### ACTIVITY
Go through the data below line by line. Give only the number of lines that contain "events".

##### EXERCISE INPUTS #####

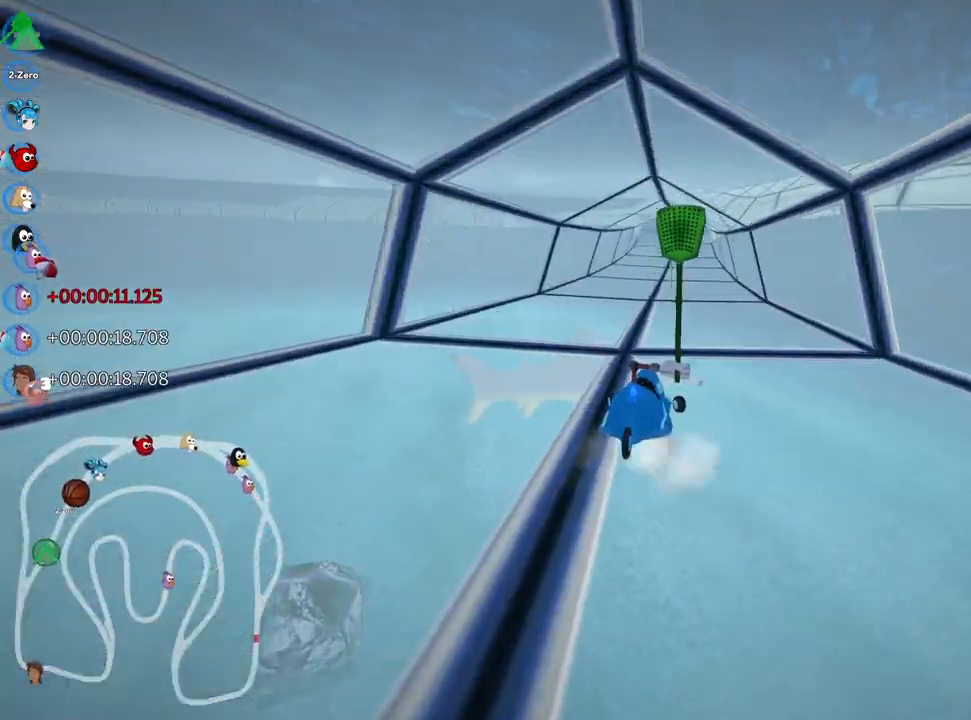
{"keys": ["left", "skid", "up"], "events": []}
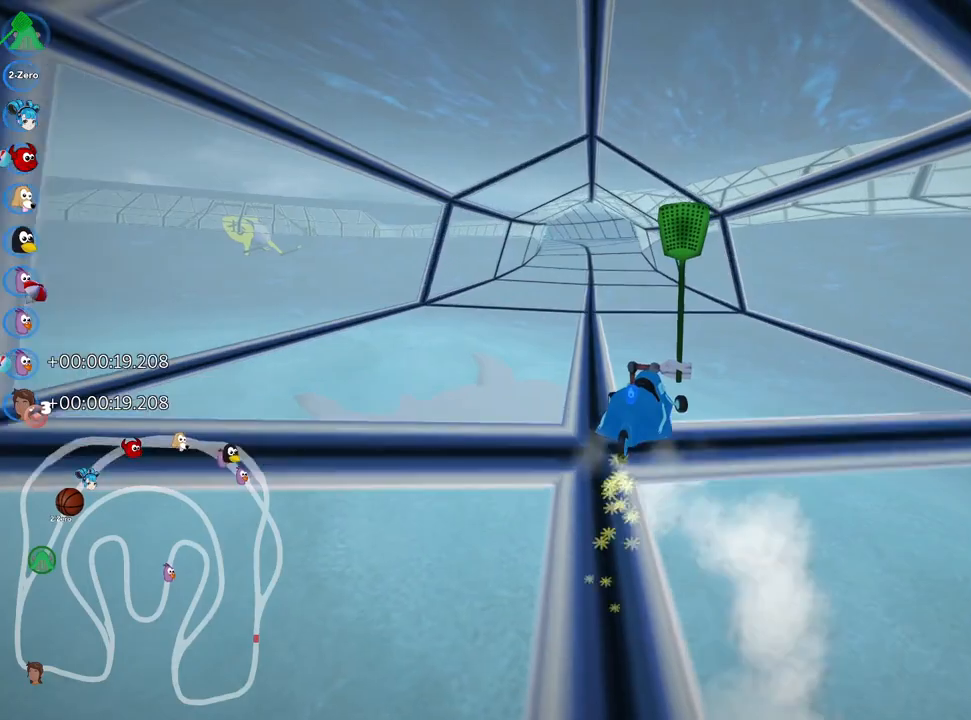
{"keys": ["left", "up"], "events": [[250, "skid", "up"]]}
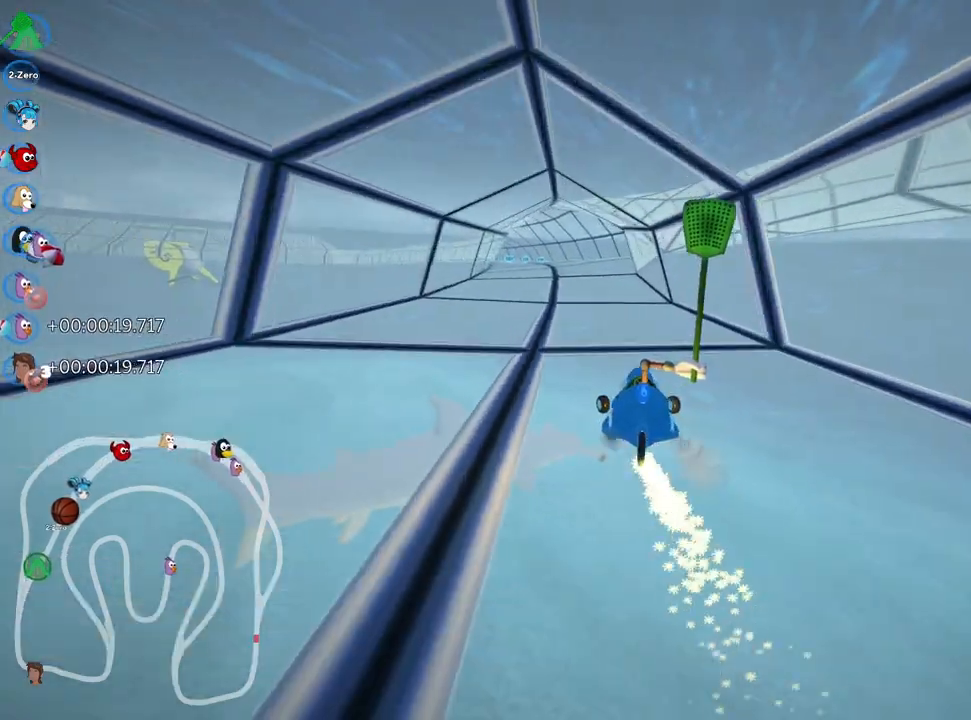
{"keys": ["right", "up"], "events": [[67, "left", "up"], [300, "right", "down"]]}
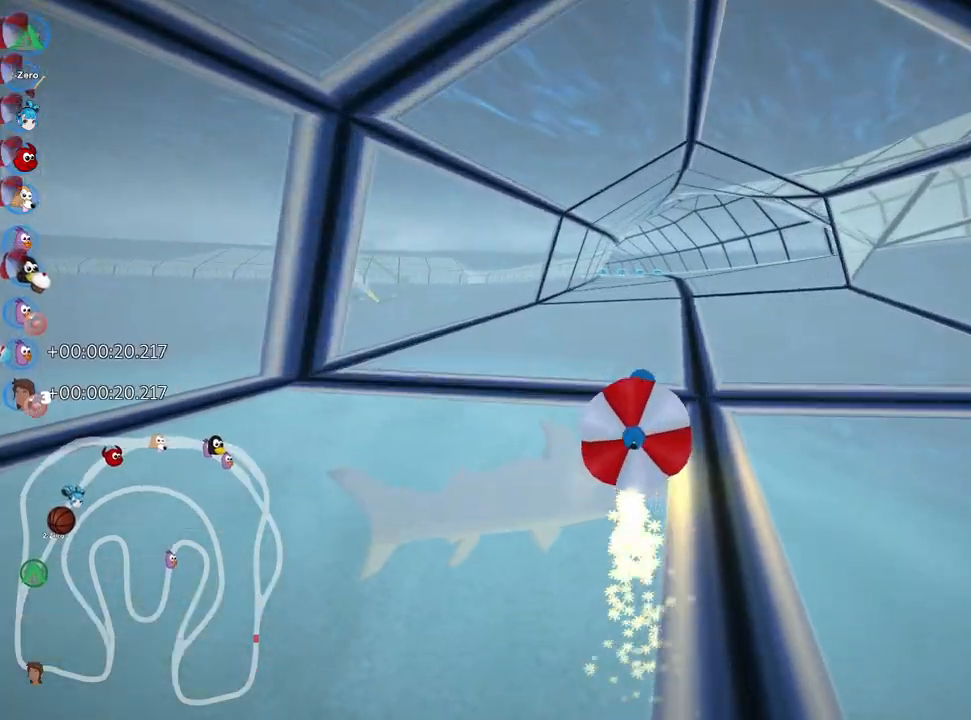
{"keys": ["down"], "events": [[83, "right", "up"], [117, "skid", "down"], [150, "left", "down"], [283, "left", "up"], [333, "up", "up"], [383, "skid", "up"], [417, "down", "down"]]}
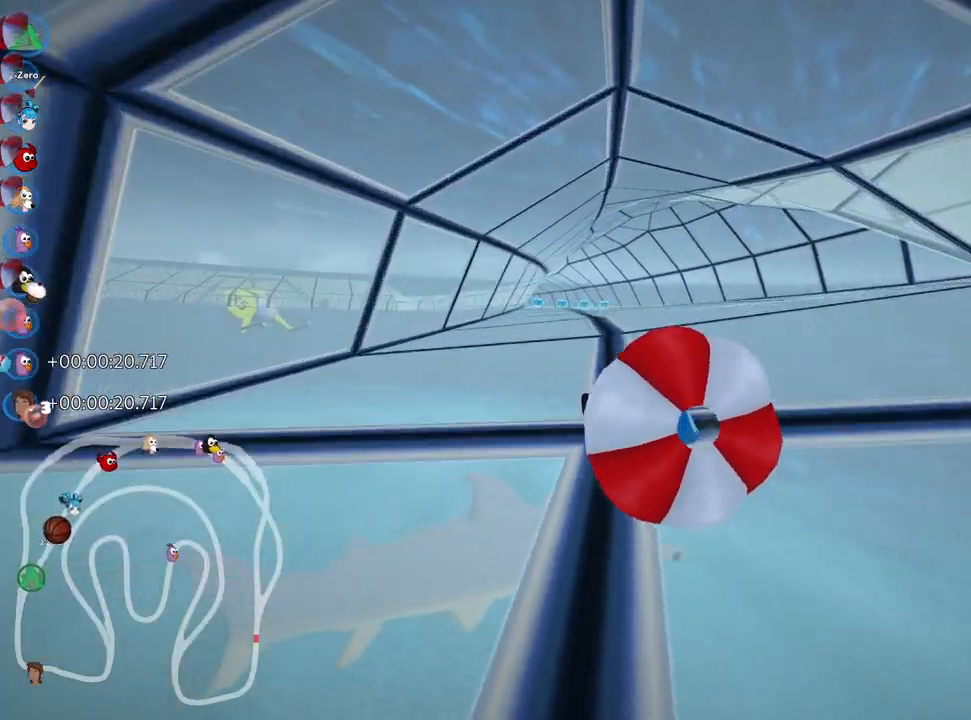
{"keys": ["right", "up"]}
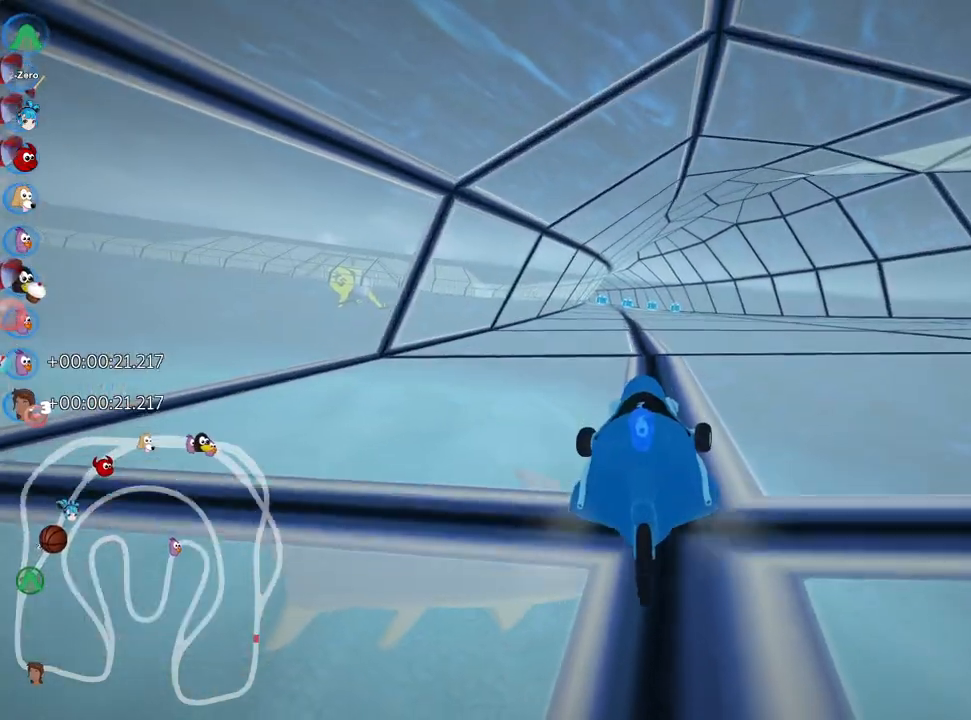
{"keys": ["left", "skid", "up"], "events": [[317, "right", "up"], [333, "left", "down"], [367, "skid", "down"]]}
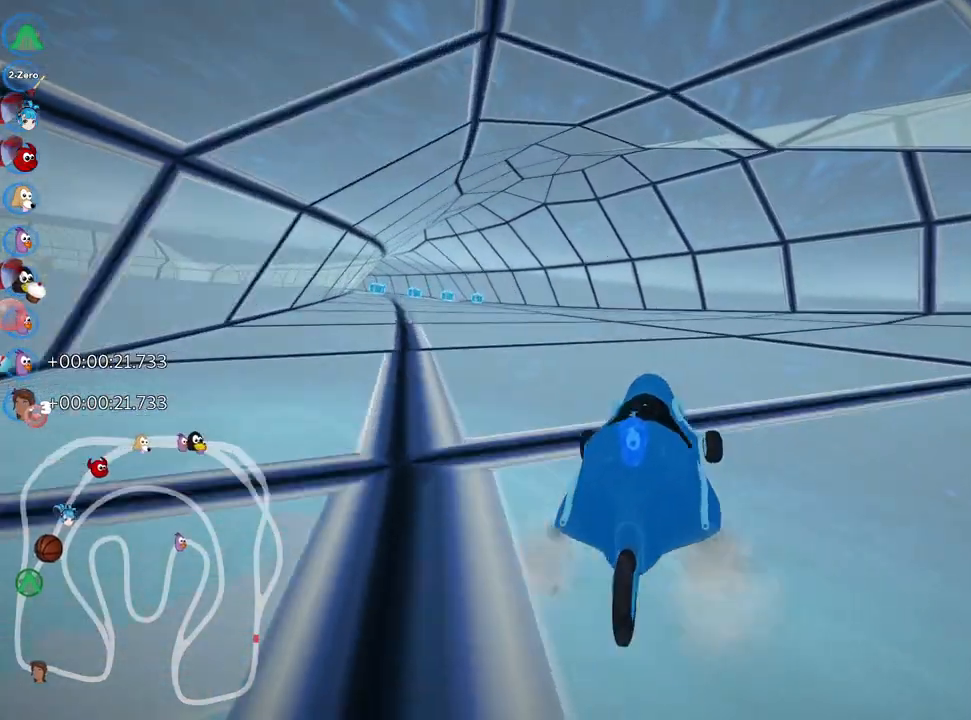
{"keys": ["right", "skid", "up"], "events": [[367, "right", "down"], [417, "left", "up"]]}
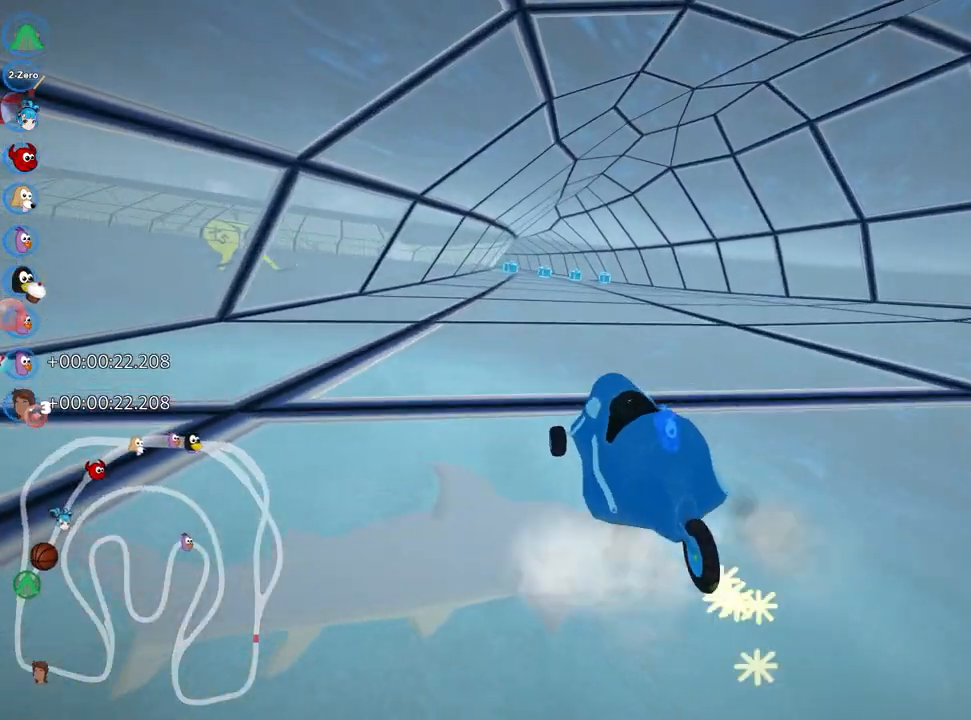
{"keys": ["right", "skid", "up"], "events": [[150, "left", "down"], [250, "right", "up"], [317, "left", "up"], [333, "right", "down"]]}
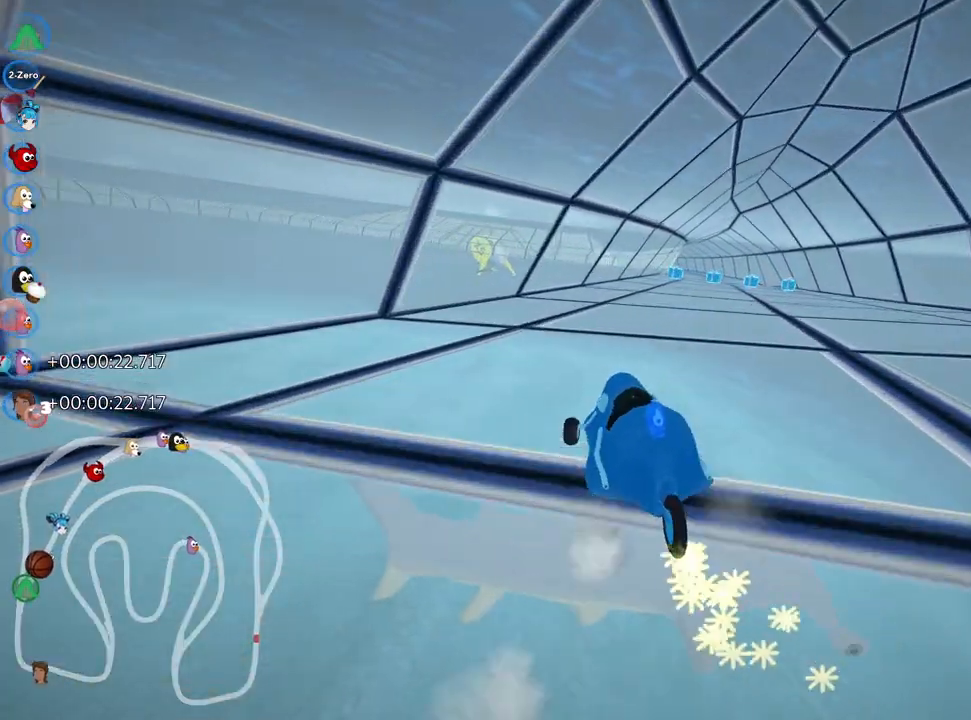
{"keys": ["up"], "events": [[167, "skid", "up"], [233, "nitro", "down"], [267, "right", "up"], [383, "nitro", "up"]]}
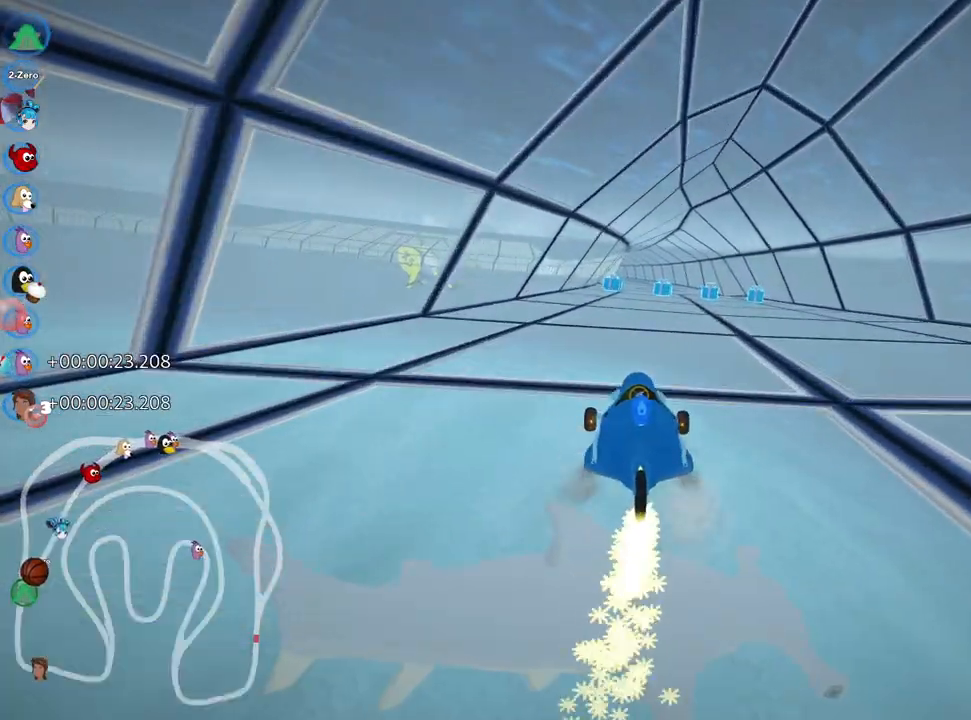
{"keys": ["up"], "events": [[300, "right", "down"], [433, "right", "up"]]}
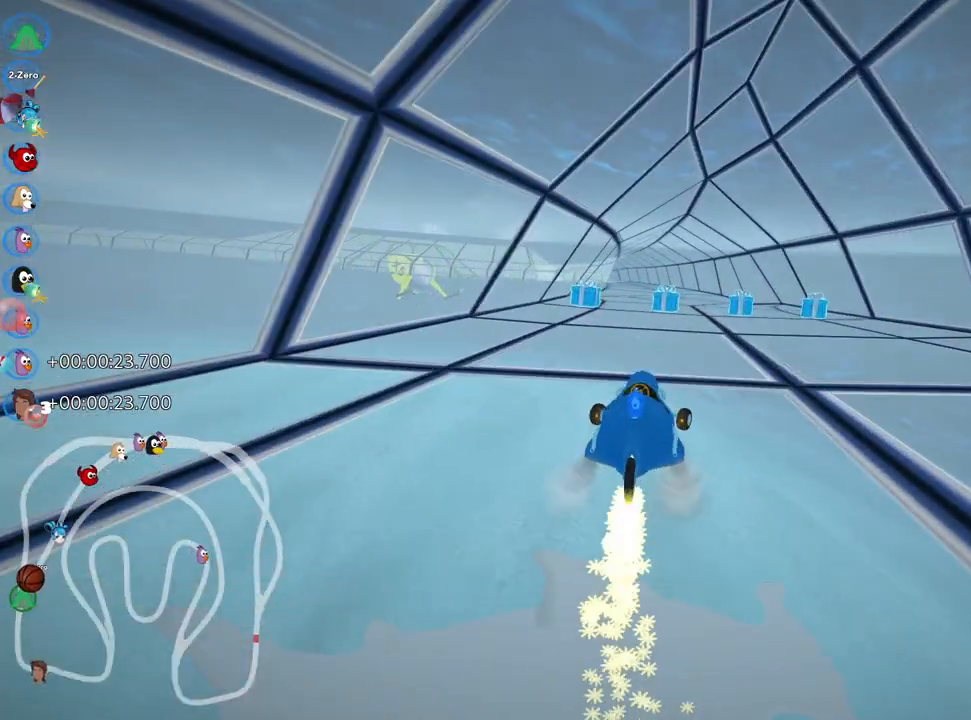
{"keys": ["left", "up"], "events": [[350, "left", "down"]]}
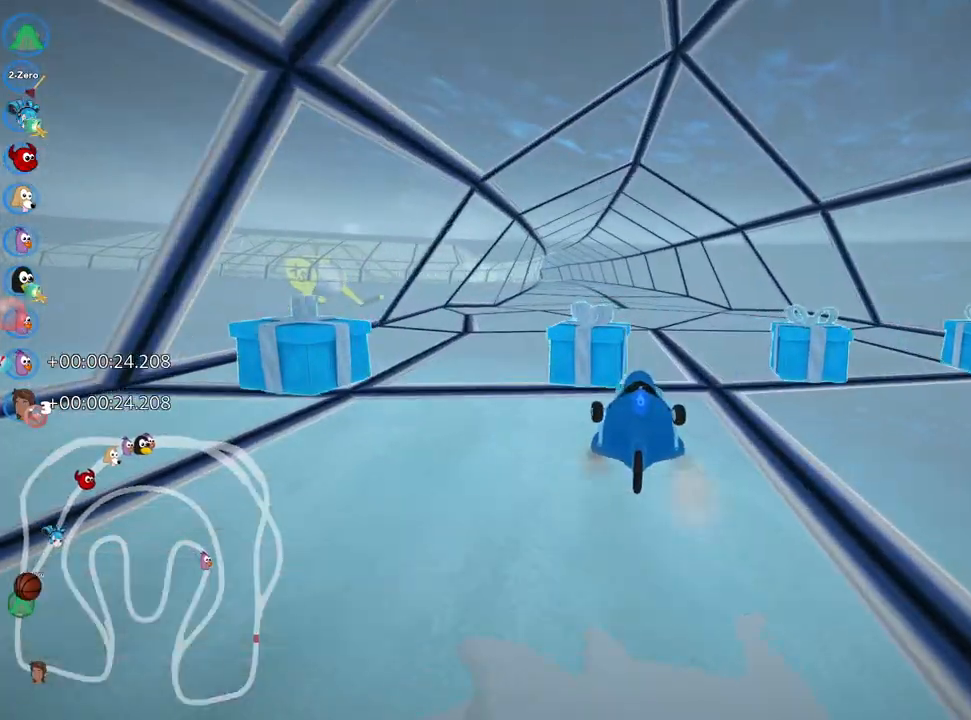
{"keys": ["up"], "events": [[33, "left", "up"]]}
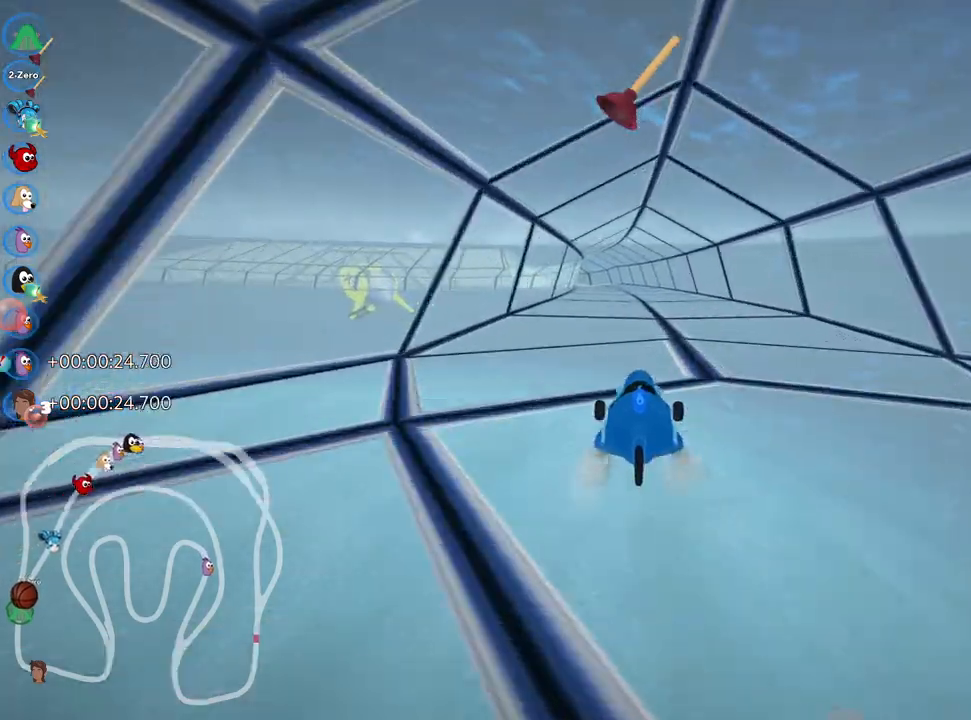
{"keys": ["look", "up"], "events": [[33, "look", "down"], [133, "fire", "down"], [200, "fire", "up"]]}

#####

### YOUR RESPONSE
12